• Page excerpt:
Journal of Diabetes & Metabolism

ISSN - 2155-6156

Diet barriers and their influencing factors among outpatients with poorly controlled type-2 diabetes

20th Asia Pacific Diabetes Conference

July 16-17, 2018 Sydney, Australia

Cheng Ling Jie, Wu Xi Vivien, Dawkes Susan, Lim Suan Tee and Wang Wenru

Khoo Teck Puat Hospital, Singapore
National University of Singapore, Singapore
Edinburgh Napier University, India

Posters & Accepted Abstracts: J Diabetes Metab

Abstract :

Background: Type-2 diabetes has become a global epidemic of the 21st century due to an ageing population and lifestyle changes. Previous studies examining the factors influencing diet barriers have lacked focus on diabetes patients with poor glycemic control. Objective: To investigate diet barriers and their influencing factors among outpatients with poorly controlled type-2 diabetes in Singapore. Method: A cross-sectional, descriptive correlational study. A convenience sample of 110 patients with poorly controlled type-2 diabetes was recruited from a tertiary hospital in Singapore. The Personal Diabetes Questionnaire, Appraisal of Diabetes Scale and sociodemographic and clinical data sheet were used to measure the study variables. Result: Our participants reported that the most common diet barriers were eating out, followed by food cravings. A significantly larger number of diet barriers were reported among the groups of patients of middle age, higher educational level and higher monthly income, without history of hospitalization and without comorbidities. Eating problems (β=0.36, p<0.01) and negative diabetes appraisal (β=0.51, SE=0.09, p<0.01) were identified as significant predictors of diet barriers, accounting for 63% of the variance. Conclusion: Singaporean patients with type-2 diabetes had fewer diet barriers than their counterparts in China and America. More perceived eating problems and negative diabetes appraisal predicted higher levels of diet barriers. Relevance to Clinical Practice: The findings laid the groundwork with preliminary findings for the development of culturally tailored and patient-centered education programs to enhance eating behaviors and promote positive appraisal.

• Material supplied:
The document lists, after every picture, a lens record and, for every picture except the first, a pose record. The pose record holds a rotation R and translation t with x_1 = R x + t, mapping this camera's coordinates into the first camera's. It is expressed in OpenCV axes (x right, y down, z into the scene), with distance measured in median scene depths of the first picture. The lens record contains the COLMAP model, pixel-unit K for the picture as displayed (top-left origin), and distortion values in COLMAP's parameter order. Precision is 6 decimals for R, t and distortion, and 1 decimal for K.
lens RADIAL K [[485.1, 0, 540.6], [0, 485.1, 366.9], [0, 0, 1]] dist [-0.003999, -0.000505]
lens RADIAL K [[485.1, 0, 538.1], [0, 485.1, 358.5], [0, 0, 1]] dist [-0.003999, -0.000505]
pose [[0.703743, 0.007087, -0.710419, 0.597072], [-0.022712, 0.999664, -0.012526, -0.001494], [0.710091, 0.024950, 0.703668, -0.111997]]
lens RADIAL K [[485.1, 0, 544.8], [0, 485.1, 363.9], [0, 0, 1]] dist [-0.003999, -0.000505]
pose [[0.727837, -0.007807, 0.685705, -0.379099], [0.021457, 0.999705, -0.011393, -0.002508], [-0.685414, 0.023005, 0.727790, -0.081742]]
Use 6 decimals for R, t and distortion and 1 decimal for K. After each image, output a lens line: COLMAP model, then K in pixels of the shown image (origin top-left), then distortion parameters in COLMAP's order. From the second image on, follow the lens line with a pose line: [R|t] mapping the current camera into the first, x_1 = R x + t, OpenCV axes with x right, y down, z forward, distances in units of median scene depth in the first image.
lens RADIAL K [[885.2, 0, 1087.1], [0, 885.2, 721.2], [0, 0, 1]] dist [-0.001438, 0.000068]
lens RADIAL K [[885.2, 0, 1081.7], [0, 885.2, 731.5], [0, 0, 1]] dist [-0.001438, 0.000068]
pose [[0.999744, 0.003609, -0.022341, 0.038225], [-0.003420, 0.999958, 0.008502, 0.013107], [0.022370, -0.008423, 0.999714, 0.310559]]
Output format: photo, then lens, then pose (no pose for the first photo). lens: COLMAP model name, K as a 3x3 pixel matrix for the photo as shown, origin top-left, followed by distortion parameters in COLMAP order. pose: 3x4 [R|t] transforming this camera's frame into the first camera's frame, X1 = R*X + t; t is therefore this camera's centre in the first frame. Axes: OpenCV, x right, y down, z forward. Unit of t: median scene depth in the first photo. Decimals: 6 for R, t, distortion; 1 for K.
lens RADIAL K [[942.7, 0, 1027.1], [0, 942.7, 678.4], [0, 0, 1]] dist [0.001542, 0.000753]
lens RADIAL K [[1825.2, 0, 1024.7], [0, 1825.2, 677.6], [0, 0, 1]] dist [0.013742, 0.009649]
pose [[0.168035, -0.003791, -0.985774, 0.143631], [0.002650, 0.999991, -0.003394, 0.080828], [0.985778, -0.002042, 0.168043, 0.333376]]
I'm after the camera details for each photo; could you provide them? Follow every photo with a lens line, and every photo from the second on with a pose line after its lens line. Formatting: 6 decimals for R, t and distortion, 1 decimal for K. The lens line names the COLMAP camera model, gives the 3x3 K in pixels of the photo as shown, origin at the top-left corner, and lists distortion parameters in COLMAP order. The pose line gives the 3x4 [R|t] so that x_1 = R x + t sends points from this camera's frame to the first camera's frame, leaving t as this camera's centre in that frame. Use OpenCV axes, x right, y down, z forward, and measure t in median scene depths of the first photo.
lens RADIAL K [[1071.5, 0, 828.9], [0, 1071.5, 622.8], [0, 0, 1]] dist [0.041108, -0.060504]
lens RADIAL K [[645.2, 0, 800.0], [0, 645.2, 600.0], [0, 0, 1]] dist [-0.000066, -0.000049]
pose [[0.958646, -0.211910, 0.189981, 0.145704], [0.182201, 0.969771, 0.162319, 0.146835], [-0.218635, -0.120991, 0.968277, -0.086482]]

• The task: In the abstract on diet barriers in type-2 diabetes, what was the most common diet barrier that participants reported?

• Solution below: Eating out.